Take a look inside your math.h
• 04-21-2007
ulillillia
I hate the fact radians are used. The trig functions using angles always use radians so it might be good to create a macro, function, or something else that converts from degrees to radians and back if you're more comfortable with degrees than radians. The arc functions return an angle in radians and the nonarc ones request an angle in radians.

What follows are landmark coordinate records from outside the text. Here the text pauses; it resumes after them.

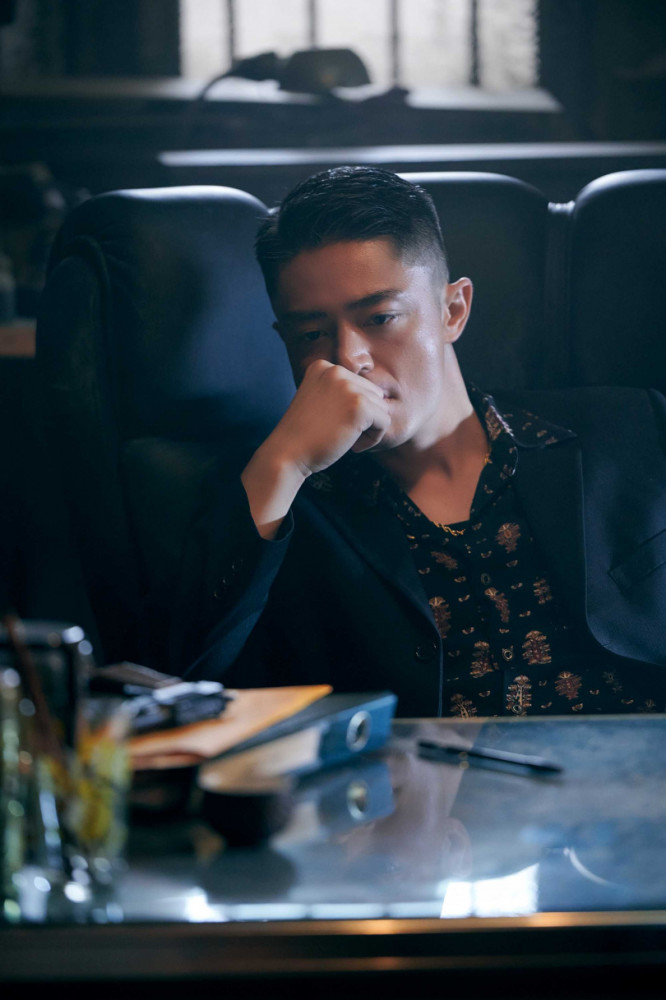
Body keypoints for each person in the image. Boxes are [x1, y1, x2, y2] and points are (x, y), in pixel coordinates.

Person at [180, 166, 666, 717]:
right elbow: (175, 686)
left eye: (380, 317)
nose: (349, 358)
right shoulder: (272, 502)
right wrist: (284, 465)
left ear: (452, 311)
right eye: (311, 334)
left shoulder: (632, 426)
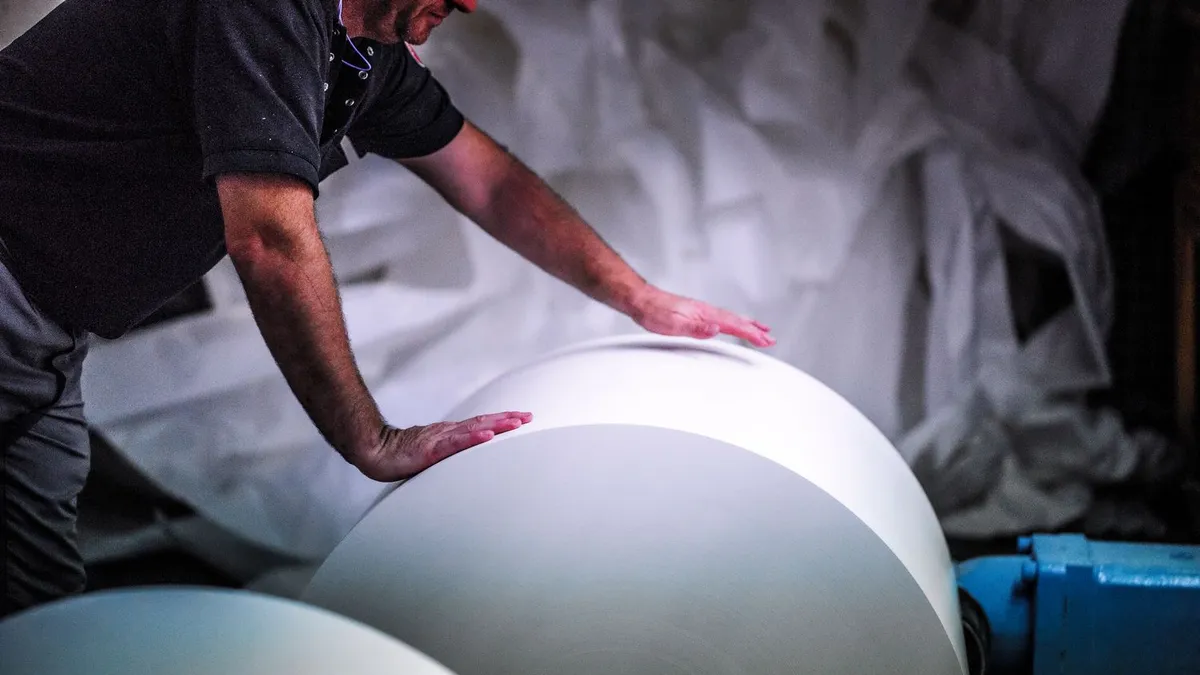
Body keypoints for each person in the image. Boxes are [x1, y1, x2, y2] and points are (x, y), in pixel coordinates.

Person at [0, 0, 775, 616]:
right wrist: (372, 439)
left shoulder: (363, 64)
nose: (469, 3)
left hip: (46, 344)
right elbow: (269, 240)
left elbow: (491, 183)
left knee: (35, 610)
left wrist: (640, 299)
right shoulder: (261, 11)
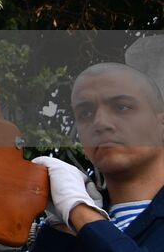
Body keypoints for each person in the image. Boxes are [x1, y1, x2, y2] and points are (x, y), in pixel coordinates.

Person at [31, 62, 164, 250]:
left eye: (122, 107)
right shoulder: (61, 232)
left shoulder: (80, 216)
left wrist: (79, 210)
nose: (100, 123)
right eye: (85, 113)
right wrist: (62, 230)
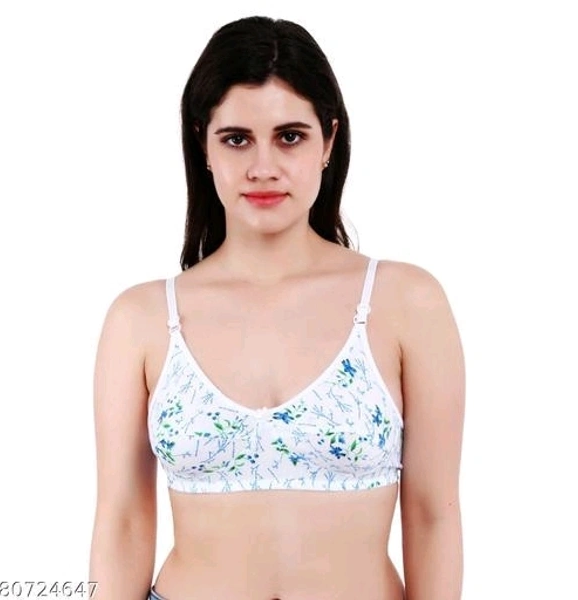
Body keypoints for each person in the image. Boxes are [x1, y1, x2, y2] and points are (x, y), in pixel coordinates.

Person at [89, 15, 465, 600]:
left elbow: (433, 514)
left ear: (328, 142)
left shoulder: (406, 303)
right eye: (236, 138)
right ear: (203, 144)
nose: (263, 167)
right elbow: (122, 522)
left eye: (290, 136)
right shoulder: (141, 319)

#define radians 57.295779513082321 // enough precision for a double
#define degrees 0.017453292519943296

Just multiply by these numbers to convert:

Variable = sin(30*degrees); // 30 degrees should give 0.5
AnotherVariable = atan(Y/X)*radians // the angle returned is in degrees this way
• 04-22-2007
zacs7
The reason why radians are used is for precision,

@xIcyx perhaps read math.h or look-up whats in it? Rather than guessing...
• 04-22-2007
jabka
a diffrent way is to use taylor sentence :
Code:

```f(x) = f(0) + f(0)' / 1! + f(0)^''/2! + f(0)^''' / 3! .. + f(0)^n / {n(x-0)!} sin a = sum from{n = 0} to {infinity} = {(-1)^n over (2n + 1)! }  x^{2n+1}```
• 04-22-2007
brewbuck
Quote:

Originally Posted by ulillillia
I hate the fact radians are used.

People who hate radians are mathematically ignorant. They didn't just make this crap up for no reason you know.
• 04-22-2007
Happy_Reaper
Agreed. I even wonder why they put degrees in there in the first place. However, I do agree they should put a macro or function in there somewhere for converting (even though it's ridiculously easy).
• 04-22-2007
robatino
> The reason why radians are used is for precision,
It has nothing to do with precision. Radians are the only "natural" angle measure - for example, derivative formulas for trig functions would have to include a constant factor != 1 if the angle was measured in any other units, and the Taylor series for the trig functions would have to include the same constant factor - for example, using radians, (d/dx) sin(x) == cos(x), and sin(x) == x - x^3/3! + x^5/5! - ... Try working out how to modify these formulas if x is measured in degrees. It's similar to the fact that e is the only "natural" base for logarithms (the same reasons apply).
• 04-22-2007
ulillillia
I understand what radians are and how the term is defined. Given a circle with a radius of 1 unit, the angle of one radian is where the circumference would equal one unit (or that of the radius), which is about 57.3 degrees. The degree is based on Earth's orbit around the Sun. It was first believed to be 360 days in the year and that's how the 360-degree circle came about. Search Wikipedia for more details on radians and degrees.
• 04-22-2007
OnionKnight
Radians are very useful, and I'm disturbed by the fact that OpenGL uses degrees. Try for example, deriving a trigonometric function using degrees.